Acquisition/Merger and top Management norms
Any takeover or acquisition of control of a deposit taking NBFC, whether by
acquisition of shares or otherwise, or any merger/amalgamation of a deposit
taking NBFC with another entity, or any merger/amalgamation of any entity
with a deposit taking NBFC, shall require prior written approval of the Reserve
Bank of India.
All registered NBFCs should take prior approval from the Reserve Bank where
there is a change in control and / or increase of shareholding to the extent of
25% in excess thereof, of the paid up equity capital of the company by
individuals or groups, directly or indirectly. Acquisitions in the ordinary course
of business by an underwriter, a stock broker and a merchant banker are not
covered by this requirement. Non‐adherence to these guidelines will result in
cancellation of the Certificate of Registration of the concerned NBFC.
Appointment of CEOs of NBFCs with asset size of INR10b and above would
require the Reserve Bank’s prior approval. The number of Directorships held by
a single director of any NBFC, public or private, may not exceed the maximum
number prescribed under Section 275 of the Companies Act 1956 (i.e. 15
companies in general).
Disclosure norms increased
All registered NBFCs should disclose their registration with other regulator(s)
such as SEBI, IRDA, Stock Market and Commodity Exchanges, as well as any
credit ratings assigned by rating agencies.
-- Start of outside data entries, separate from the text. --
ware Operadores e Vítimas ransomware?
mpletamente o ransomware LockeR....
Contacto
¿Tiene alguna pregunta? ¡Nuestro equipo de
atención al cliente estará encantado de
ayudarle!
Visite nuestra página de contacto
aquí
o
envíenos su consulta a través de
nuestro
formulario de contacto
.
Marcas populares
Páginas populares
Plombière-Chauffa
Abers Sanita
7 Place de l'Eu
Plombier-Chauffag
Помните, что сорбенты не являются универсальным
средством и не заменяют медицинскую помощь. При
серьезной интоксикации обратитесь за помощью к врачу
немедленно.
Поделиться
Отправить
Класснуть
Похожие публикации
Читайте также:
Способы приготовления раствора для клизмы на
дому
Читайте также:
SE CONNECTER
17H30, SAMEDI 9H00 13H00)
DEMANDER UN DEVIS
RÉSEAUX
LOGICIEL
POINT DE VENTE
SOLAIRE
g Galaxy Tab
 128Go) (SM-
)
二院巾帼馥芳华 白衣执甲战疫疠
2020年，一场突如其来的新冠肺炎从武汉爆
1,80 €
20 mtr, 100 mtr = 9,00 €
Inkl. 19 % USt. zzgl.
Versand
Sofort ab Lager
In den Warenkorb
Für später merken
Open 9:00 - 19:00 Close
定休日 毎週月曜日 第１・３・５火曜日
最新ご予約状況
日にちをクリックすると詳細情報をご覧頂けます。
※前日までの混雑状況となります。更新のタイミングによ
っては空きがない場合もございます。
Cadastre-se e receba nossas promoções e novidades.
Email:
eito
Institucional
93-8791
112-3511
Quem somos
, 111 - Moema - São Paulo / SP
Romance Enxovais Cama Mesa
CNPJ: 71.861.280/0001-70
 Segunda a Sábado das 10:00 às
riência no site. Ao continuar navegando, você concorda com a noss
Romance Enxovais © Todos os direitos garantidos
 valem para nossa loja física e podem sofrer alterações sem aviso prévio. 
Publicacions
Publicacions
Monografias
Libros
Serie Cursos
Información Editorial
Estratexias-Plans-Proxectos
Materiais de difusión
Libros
In addition, all registered NBFCs
should disclose penalties, if any levied by any regulator.
NBFCs with asset size of INR.10b and above will need to comply with mandatory
disclosures under Clause 49 of the SEBI listing agreement, irrespective of
whether they are listed or not. Additionally, they will need to disclose their
provision coverage ratio, liquidity ratio, asset liability profile, extent of financing
of parent company products, NPAs and movement of NPAs, details of all off‐
balance sheet exposures, structured products issued by them as also
securitization/assignment transactions and other disclosures.
In the case of unlisted NBFCs with asset size of INR.10b and above, these
disclosures should be made available on their websites.
Others
Higher risk weightage of 125% and 150% for CRE and capital market exposures
v/s 100% currently.
All deposits taking NBFCs to be rated within a year otherwise will not be allowed
to accept deposits
Acceptance of deposits should not be more than 2.5x of Net Owned Fund v/s
maximum of 4x currently.
Broadly, the guideline encompasses various aspects of regulating NBFCs with a view
to reducing the regulatory arbitrage, enhancing the supervisory framework to make
it more efficient and strengthening governance.